Page 26 : Monsanto à propos des PCB (produits chimiques industriels
fabriqués par Monsanto plus connus parfois sous le nom de Pyralène): « Nous ne pouvons pas nous permettre
de perdre un dollar de business. » Ce qui est absolument vertigineux,
c'est que Monsanto savait que les PCB représentaient un risque grave pour la
santé dès 1937. Mais la société a fait comme si de rien n'était, jusqu'à
l'interdiction définitive des produits en 1977.
Page 227 : Monsanto à un
paysan : « Nous vous possédons, nous possédons tous
ceux qui achètent nos produits. »
Page 309 : « Trois suicides par
jour »« Pouvons-nous
filmer ?, demandai-je, prise d'un doute subit, alors que mon cameraman
m'interroge d'un signe de tête. « Bien
sûr », me répond Kate Tarak, un agronome qui dirige une ONG
spécialisée dans l'agriculture biologique et qui m'accompagne tout au long de
ce périple dans la région cotonnière de Vidarbha, située dans l'Etat du
Maharashtra, au sud-ouest de l'Inde. « C'est
pour cela que Kishor Tiwari nous a emmenés dans ce village.

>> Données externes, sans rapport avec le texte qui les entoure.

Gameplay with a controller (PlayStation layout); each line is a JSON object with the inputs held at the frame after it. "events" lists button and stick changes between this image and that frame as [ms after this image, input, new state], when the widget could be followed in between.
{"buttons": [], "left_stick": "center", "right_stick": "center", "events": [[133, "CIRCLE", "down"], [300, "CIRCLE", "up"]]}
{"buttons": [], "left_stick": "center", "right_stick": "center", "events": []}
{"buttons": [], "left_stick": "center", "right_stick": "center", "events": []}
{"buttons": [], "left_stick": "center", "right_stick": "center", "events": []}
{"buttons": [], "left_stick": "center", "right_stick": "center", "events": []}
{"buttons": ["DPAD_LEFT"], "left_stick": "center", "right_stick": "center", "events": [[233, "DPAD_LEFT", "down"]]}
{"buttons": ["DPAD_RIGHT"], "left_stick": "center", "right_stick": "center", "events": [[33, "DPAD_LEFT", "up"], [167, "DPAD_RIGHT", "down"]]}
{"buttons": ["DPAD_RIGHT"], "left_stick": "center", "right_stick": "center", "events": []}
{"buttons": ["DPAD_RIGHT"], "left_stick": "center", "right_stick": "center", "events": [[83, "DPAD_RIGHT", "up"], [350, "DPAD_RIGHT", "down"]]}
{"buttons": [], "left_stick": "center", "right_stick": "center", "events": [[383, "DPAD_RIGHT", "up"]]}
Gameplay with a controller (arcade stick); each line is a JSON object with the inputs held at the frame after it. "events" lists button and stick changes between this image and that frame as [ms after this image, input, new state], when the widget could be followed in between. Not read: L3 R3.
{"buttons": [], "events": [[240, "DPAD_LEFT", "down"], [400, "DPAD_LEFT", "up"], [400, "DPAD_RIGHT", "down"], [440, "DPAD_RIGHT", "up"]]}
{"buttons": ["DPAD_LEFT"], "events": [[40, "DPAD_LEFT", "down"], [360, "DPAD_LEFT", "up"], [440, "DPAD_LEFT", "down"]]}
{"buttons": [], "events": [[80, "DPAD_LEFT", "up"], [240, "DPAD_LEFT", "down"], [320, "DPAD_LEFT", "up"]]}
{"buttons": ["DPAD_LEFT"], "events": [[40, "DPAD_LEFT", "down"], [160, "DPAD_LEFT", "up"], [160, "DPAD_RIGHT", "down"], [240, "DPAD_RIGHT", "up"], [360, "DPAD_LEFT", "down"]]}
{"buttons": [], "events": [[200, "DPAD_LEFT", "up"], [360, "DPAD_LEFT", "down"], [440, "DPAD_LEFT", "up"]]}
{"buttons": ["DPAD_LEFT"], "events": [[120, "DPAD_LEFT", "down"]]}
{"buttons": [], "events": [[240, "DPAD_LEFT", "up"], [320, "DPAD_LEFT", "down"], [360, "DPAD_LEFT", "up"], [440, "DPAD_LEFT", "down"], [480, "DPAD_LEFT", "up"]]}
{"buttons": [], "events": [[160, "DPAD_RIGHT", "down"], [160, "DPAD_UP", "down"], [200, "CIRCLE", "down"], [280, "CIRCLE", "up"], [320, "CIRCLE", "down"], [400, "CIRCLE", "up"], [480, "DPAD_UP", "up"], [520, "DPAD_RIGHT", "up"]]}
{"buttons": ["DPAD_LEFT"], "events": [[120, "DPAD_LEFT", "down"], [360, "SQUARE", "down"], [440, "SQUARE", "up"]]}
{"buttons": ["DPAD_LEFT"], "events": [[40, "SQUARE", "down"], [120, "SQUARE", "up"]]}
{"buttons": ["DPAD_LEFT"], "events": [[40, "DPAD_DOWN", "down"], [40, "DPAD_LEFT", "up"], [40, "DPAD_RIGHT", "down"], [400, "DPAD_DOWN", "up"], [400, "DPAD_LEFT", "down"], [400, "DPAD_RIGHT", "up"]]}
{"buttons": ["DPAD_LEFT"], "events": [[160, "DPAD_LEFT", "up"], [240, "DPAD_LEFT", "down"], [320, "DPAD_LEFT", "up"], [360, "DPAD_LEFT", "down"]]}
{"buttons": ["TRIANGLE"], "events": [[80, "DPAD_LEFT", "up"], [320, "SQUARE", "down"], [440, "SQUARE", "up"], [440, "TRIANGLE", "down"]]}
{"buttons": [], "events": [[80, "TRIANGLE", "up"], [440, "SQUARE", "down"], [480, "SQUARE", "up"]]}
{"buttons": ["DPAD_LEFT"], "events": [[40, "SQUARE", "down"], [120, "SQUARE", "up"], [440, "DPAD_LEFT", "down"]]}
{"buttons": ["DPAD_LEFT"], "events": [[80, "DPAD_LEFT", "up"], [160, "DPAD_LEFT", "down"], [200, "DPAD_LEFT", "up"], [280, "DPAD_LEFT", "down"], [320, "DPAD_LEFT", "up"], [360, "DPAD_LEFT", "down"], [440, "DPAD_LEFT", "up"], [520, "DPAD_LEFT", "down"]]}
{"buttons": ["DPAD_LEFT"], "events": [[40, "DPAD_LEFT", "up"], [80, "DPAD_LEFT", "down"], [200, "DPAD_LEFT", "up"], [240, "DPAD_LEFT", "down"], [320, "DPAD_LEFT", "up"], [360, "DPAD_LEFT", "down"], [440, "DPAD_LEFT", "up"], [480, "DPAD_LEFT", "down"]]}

Il savait qu'il y
avait les funérailles d'un paysan qui s'est suicidé... »
Quand
Kishor Tiwari entend la réponse de Kate Tarak, il opine du chef : « Je ne vous avais rien dit pour des
raisons de sécurité. Les villageois nous informent dès qu'un agriculteur s'est
suicidé, et nous participons à tous les enterrements. Actuellement, dans la
région, il y a en moyenne trois suicides par jour. Ce jeune homme a bu un litre
de pesticide. C'est comme cela que les paysans mettent fin à leurs jours :
ils utilisent les produits chimiques que le coton transgénique était censé leur
épargner... »
Tandis
que le cortège s'éloigne vers la rivière où le corps du jeune supplicié sera
bientôt incinéré, un groupe d'hommes s'approche de mon équipe de tournage. Les
regards sont méfiants, mais la présence de Kishor les rassure : « Dites
au monde que le coton Bt est un désastre, s'enflamme un vieil homme. Dans
notre village, c'est le deuxième suicide depuis le début de la moisson, ça ne
peut qu'empirer, car les semences transgéniques n'ont rien donné ! »
« Ils nous
ont menti, renchérit le chef du village. Ils avaient dit que ces semences
magiques allaient nous permettre de gagner de l'argent, mais nous sommes tous endettés et la récolte est nulle ! Qu'allons-nous
devenir ? »
Page 312 : Kishor Tiwari
tient à me montrer le marché de coton de Pandharkawada, l'un des plus grands du
Maharashtra... À peine avons-nous franchi l'imposant portail du marché que nous
sommes assaillis par des centaines de producteurs de coton en colère qui nous
encerclent au point que nous ne pouvons plus bouger. « Cela fait plusieurs jours que nous sommes là avec notre récolte,
dit l'un d'entre eux, en brandissant une balle de coton dans chaque main. Les
négociants nous proposent un prix si bas que nous ne pouvons accepter. Nous
avons tous une dette à payer...
« A combien s'élève votre dette ? »,
demande Kate Tarak. « 52 000
roupies », répond le paysan (environ 570 000 FCFA).
S'ensuit
une scène hallucinante où spontanément des dizaines de paysans clament, à tour
de rôle, le montant de leur dette : « 50 000 roupies... 20 000 roupies... 15 000 roupies...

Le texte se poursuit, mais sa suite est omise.